* **Passage shown**
BEGIN

Comparison of application virtualization software
This comparison lists some software virtual machines that implement the concept of application virtualization, typically for the purpose of allowing application bytecode to be portably run on many different computer architectures and operating systems. The application is usually run on the computer using an interpreter or just-in-time compilation. There are often many implementations of a given virtual machine, each covering a different functionality footprint. The table here summarizes elements for which the virtual machine designs intended to be efficient, not the list of capabilities present in any implementation.
| Virtual machine | Machine model | Memory management | Code security | Interpreter | JIT | Precompilation | Shared libraries |
|---|---|---|---|---|---|---|---|
| CLR | stack | automatic or manual | Yes | No | Yes | Yes | Yes |
| Dis (Inferno) | register | automatic | No | Yes | Yes | No | Yes |
| JVM | stack | automatic | Yes | Yes | Yes | Yes | Yes |
| JikesRVM | stack | automatic | No | No | Yes | No | ? |
| LLVM | register | manual | No | Yes | Yes | Yes | Yes |
| Parrot | register | automatic | No | Yes | Yes | No | No |
| Dalvik | register | automatic | Yes | Yes | No | ? | ? |
| libJIT | register | manual | No | Yes | Yes | Yes | No |
Virtual machine instructions process data in local variables using a main model of computation, typically that of a stack machine, register machine, or random access machine often called the memory machine. Use of these three techniques is motivated by different tradeoffs in virtual machines vs physical machines, such as ease of interpretation, compilation, and verifiability for security.
Memory management in these portable virtual machines is addressed at a higher level of abstraction than in physical machines. Some virtual machines, such as the popular JVM, are involved with addresses in such a way as to require safe automatic memory management by allowing the virtual machine to trace pointer references, and disallow machine instructions from manually constructing pointers to memory. Other virtual machines, such as LLVM, are more like traditional physical machines, allowing direct use and manipulation of pointers. CIL offers a hybrid in between, offering both controlled use of memory such as JVM which allows safe automatic memory management, while also offering an 'unsafe' mode which allows direct manipulation of pointeres in ways that can violate type boundaries and permission.
Code security generally refers to the ability of the portable virtual machine to run code while only offering it a prescribed set of capabilities. For example, the virtual machine might only allow the code access to a certain set of functions or data. The same controls over pointers which make automatic memory management possible and allow the virtual machine to ensure typesafe data access are used to assure that a code fragment is only allowed to certain elements of memory and cannot sidestep the virtual machine itself. Other security mechanisms are then layered on top as code verifiers, stack verifiers, and other techniques.

END

* **Dataset**
BEGIN

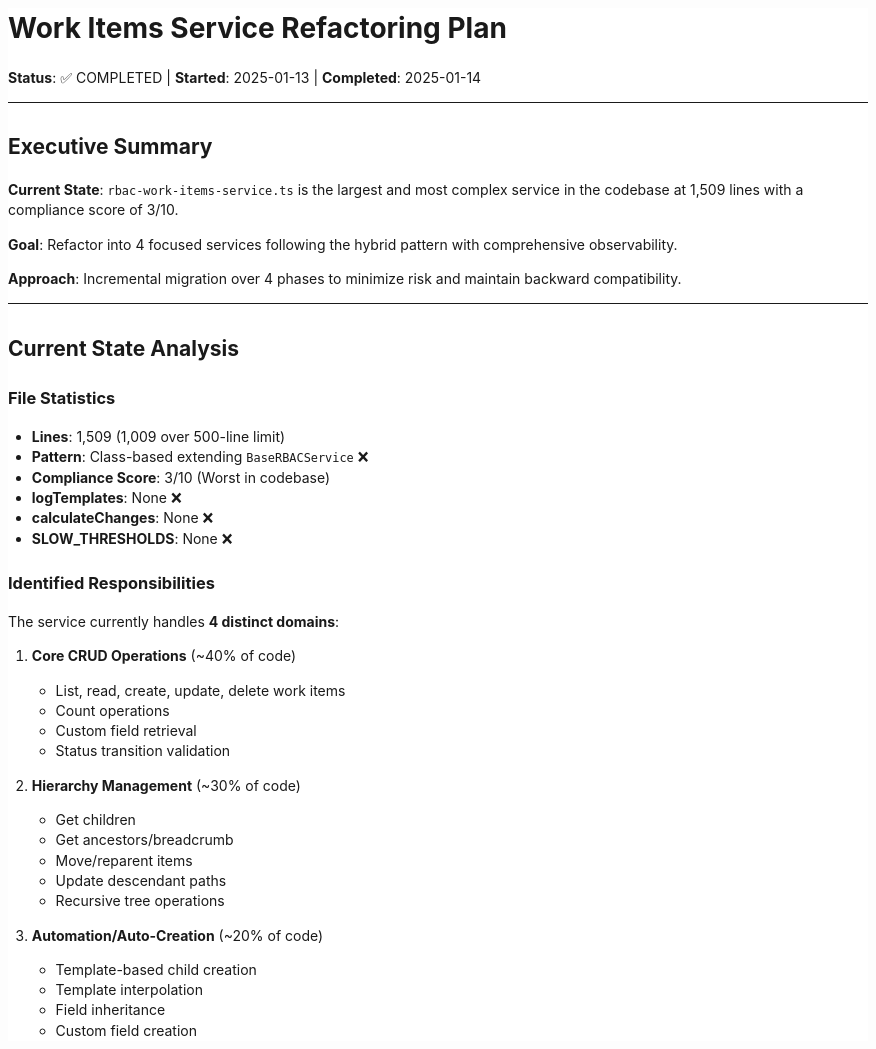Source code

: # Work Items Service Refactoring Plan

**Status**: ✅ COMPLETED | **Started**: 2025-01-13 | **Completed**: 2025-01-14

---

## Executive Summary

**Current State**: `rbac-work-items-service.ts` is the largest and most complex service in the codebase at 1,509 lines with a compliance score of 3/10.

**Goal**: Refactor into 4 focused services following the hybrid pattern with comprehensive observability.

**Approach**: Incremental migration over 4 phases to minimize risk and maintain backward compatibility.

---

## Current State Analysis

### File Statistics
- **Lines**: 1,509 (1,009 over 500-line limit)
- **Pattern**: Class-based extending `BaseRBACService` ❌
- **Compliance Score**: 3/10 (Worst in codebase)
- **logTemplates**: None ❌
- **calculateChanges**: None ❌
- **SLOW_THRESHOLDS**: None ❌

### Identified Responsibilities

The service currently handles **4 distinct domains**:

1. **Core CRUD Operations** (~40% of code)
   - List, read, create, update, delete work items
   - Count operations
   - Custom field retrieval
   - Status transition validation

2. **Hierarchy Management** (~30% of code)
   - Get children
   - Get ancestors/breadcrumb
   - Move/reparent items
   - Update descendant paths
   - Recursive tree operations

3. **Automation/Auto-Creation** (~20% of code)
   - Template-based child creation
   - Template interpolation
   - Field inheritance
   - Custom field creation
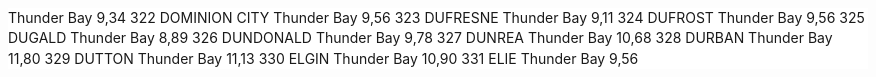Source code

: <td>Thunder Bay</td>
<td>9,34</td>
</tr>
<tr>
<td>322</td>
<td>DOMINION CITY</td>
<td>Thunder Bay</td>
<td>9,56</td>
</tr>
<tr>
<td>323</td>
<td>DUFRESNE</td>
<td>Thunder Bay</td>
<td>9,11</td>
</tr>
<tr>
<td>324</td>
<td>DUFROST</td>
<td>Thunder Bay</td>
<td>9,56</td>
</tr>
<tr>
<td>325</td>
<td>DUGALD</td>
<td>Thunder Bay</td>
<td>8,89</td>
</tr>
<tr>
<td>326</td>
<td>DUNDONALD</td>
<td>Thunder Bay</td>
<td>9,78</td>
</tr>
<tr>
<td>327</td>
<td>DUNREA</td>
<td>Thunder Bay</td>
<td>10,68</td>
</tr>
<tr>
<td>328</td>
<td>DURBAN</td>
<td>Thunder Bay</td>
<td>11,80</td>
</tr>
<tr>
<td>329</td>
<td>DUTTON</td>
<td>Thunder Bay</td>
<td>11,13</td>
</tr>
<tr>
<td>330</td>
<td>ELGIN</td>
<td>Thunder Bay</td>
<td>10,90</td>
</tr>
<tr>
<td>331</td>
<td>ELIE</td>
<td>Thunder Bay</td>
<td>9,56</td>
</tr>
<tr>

END

* **Explore the material**
**A)** From the passage comparing application virtualization software, output the text between "Code security generally" and "and other techniques.", inclusive, copied word for word.
**B)** Pick up the passage comparing application virtualization software after its last sentence and continue it.

* **Answer section**
**A)**
Code security generally refers to the ability of the portable virtual machine to run code while only offering it a prescribed set of capabilities. For example, the virtual machine might only allow the code access to a certain set of functions or data. The same controls over pointers which make automatic memory management possible and allow the virtual machine to ensure typesafe data access are used to assure that a code fragment is only allowed to certain elements of memory and cannot sidestep the virtual machine itself. Other security mechanisms are then layered on top as code verifiers, stack verifiers, and other techniques.

**B)**
An interpreter allows programs made of virtual instructions to be loaded and immediately run without a potentially costly compilation into native machine instructions. Any virtual machine which can be run can be interpreted, so the column designation here refers to whether the design includes provisions for efficient interpretation (for common usage).
Just-in-time compilation or JIT, refers to a method of compiling to native instructions at the latest possible time, usually immediately before or during the running of the program. The challenge of JIT is more one of implementation than of virtual machine design, however, modern designs have begun to make considerations to help efficiency. The simplest JIT techniques simply perform compilation to a code-fragment similar to an offline compiler. However, more complicated techniques are often employed, which specialize compiled code-fragments to parameters that are known only at runtime (see Adaptive optimization).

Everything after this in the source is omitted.